> [YOUR INSTRUCTIONS]: Show all lines from the records below in which the string "rule" is present.

> [Items from a dataset]:
__________________________________________________

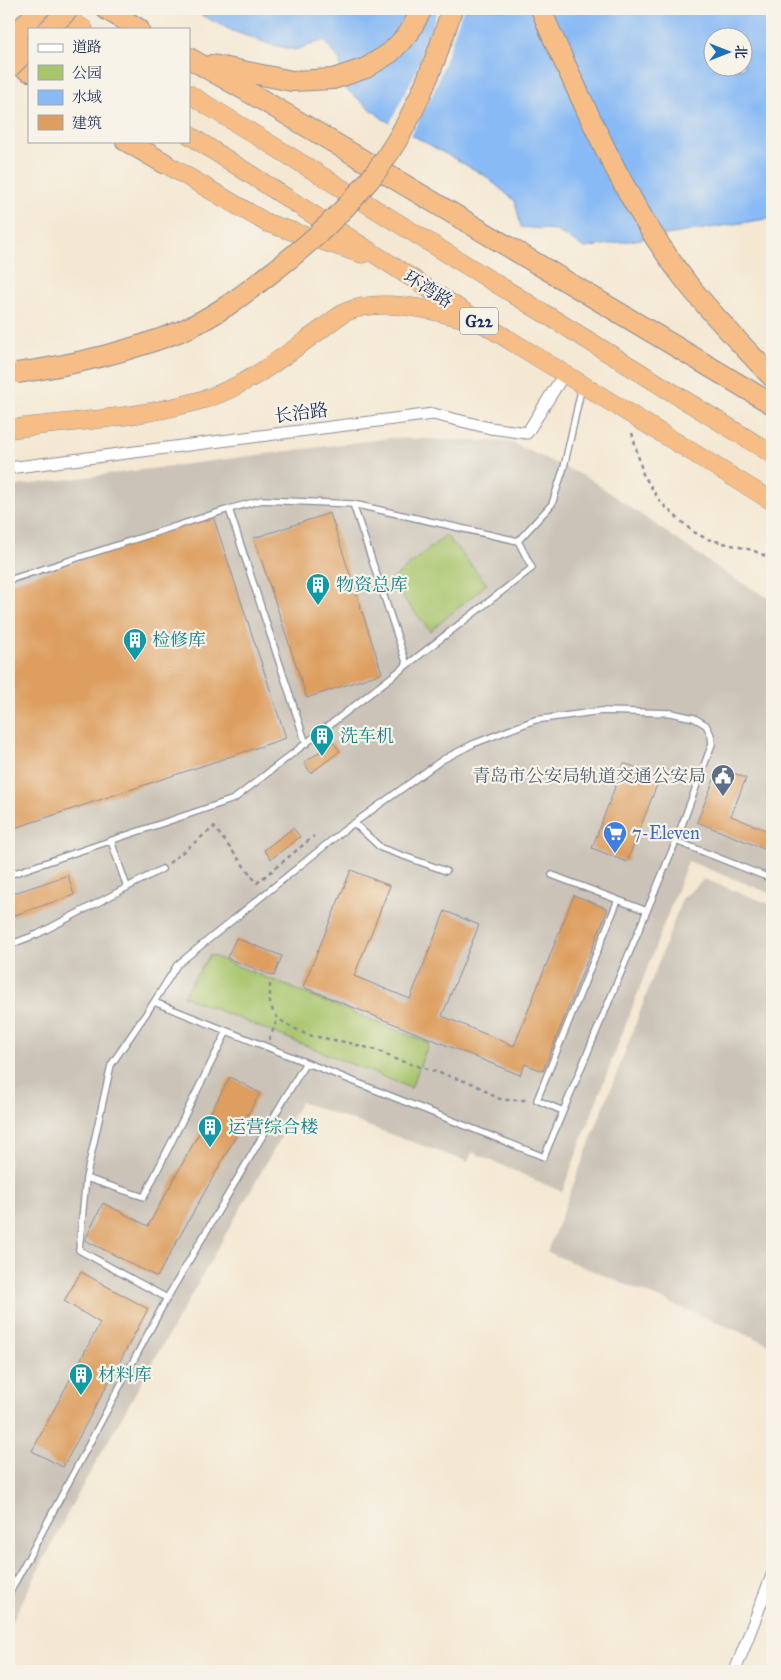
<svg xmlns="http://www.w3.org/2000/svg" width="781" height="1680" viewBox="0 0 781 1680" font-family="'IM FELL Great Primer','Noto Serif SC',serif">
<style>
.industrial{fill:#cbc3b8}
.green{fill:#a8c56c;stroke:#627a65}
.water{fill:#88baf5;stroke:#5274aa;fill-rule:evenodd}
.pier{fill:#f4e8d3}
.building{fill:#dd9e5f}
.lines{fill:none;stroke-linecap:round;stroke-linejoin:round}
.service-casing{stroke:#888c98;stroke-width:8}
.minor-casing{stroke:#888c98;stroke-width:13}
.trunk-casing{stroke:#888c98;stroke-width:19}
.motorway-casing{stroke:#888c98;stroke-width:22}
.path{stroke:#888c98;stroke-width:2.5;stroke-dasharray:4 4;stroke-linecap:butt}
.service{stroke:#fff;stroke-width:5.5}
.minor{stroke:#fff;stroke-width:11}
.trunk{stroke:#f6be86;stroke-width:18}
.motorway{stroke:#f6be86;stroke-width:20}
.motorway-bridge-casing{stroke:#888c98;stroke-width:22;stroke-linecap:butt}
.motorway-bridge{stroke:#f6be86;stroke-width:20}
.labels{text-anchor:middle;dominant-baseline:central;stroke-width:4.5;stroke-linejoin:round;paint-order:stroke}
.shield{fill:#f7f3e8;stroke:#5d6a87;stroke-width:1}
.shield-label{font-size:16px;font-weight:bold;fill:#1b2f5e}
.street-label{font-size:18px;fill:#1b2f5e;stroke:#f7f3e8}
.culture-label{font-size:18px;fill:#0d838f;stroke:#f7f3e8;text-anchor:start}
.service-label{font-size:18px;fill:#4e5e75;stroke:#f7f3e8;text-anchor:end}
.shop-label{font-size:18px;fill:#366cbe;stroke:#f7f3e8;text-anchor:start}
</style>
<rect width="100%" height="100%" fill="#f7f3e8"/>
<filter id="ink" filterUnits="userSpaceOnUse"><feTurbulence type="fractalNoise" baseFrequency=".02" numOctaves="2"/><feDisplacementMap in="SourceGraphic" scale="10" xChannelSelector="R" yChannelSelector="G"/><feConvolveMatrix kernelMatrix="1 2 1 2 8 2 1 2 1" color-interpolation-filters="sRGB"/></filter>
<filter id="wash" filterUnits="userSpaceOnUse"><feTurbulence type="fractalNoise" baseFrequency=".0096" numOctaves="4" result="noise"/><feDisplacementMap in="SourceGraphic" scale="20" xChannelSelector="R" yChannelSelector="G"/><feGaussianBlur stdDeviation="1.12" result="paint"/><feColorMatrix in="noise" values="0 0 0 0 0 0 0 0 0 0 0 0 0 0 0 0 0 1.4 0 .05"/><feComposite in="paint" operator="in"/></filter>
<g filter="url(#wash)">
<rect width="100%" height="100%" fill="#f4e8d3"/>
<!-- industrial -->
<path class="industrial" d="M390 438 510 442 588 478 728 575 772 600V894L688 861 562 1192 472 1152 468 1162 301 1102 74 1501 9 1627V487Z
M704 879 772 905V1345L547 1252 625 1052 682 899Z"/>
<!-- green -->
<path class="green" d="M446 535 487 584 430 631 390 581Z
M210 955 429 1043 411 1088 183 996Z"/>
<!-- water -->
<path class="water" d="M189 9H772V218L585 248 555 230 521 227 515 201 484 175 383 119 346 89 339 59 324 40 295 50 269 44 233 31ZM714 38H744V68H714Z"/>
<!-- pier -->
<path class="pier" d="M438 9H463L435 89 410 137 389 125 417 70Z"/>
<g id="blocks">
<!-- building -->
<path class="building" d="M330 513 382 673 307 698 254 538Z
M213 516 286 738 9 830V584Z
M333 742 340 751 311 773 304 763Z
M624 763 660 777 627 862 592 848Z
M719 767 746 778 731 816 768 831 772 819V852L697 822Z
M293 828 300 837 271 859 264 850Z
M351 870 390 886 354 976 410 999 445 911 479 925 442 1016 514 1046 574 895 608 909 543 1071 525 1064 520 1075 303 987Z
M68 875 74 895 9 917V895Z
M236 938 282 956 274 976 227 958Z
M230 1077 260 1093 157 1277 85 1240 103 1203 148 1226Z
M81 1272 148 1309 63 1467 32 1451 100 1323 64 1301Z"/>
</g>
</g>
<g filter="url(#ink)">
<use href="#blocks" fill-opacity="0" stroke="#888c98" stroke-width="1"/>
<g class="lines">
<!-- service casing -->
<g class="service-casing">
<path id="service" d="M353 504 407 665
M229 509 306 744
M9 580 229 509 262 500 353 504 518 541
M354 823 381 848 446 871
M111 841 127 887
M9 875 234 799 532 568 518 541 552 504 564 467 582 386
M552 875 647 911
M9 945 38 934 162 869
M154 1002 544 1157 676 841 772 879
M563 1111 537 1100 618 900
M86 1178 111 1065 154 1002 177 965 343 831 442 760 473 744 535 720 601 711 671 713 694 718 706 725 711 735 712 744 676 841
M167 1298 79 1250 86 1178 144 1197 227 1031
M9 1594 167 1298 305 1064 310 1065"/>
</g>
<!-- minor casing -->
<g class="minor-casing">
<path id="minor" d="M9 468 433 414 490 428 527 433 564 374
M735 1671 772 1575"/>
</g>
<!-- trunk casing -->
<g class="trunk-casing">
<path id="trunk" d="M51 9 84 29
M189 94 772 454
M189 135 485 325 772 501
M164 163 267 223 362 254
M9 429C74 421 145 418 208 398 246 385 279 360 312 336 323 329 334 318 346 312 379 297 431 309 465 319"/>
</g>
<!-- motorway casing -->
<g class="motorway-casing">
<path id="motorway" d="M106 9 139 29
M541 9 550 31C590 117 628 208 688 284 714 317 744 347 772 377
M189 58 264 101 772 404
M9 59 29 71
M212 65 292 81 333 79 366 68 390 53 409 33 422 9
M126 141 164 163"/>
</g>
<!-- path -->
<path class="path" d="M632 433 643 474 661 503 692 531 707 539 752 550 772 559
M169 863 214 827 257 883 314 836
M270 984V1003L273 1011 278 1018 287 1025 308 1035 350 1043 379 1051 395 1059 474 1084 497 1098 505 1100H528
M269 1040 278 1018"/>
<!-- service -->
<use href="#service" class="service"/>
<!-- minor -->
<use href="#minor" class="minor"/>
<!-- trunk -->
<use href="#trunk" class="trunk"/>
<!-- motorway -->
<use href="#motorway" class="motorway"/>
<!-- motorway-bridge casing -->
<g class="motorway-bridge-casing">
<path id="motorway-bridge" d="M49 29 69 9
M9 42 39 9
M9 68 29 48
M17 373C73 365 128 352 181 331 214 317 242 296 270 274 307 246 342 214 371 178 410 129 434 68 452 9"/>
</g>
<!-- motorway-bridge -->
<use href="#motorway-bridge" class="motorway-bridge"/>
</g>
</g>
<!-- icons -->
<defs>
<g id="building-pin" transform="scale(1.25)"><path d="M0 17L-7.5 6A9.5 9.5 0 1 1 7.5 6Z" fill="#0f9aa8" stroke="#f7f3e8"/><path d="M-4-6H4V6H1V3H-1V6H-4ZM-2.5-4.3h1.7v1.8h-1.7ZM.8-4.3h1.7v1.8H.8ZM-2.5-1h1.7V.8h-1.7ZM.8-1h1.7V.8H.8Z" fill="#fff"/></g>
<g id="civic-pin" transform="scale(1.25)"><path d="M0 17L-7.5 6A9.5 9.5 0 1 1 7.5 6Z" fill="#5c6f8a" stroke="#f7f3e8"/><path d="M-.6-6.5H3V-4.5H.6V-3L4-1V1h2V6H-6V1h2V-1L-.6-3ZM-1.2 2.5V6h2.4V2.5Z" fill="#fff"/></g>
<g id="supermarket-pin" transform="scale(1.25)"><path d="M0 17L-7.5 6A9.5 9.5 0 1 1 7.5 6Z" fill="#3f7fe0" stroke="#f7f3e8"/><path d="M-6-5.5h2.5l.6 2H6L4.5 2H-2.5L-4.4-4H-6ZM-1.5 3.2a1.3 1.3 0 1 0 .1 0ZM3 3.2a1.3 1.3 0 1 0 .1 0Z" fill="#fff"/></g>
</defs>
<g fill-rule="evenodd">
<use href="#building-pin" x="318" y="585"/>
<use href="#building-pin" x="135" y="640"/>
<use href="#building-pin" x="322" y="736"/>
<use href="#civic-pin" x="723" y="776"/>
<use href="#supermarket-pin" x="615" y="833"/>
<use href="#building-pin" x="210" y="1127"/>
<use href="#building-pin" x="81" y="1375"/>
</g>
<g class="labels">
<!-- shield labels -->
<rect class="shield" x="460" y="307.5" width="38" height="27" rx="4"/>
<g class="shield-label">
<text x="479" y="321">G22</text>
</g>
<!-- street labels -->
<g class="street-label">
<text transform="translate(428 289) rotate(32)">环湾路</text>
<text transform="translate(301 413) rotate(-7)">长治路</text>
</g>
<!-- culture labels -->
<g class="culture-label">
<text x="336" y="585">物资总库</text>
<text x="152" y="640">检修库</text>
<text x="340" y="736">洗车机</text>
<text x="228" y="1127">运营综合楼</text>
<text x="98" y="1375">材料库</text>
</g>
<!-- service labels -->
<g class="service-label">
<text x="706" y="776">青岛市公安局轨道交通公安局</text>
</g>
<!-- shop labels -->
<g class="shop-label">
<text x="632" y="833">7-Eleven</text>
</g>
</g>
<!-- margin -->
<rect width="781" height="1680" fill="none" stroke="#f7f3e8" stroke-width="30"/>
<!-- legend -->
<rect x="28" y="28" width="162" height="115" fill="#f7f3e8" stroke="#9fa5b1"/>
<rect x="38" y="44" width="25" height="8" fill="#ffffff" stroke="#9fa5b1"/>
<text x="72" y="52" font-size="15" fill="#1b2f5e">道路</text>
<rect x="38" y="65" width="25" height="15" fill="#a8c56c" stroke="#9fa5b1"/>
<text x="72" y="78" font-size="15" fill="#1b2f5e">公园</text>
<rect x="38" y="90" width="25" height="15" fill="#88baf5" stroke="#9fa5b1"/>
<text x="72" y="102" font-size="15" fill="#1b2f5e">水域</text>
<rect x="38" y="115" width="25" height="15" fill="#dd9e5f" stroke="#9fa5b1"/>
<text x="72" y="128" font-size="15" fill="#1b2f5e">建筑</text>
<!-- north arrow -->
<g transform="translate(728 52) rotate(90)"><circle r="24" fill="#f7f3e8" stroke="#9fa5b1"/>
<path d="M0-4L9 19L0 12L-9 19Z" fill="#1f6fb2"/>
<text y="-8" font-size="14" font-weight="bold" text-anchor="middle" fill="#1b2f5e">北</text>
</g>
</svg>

__________________________________________________

> [COMPLETED TASK]:
.water{fill:#88baf5;stroke:#5274aa;fill-rule:evenodd}
<g fill-rule="evenodd">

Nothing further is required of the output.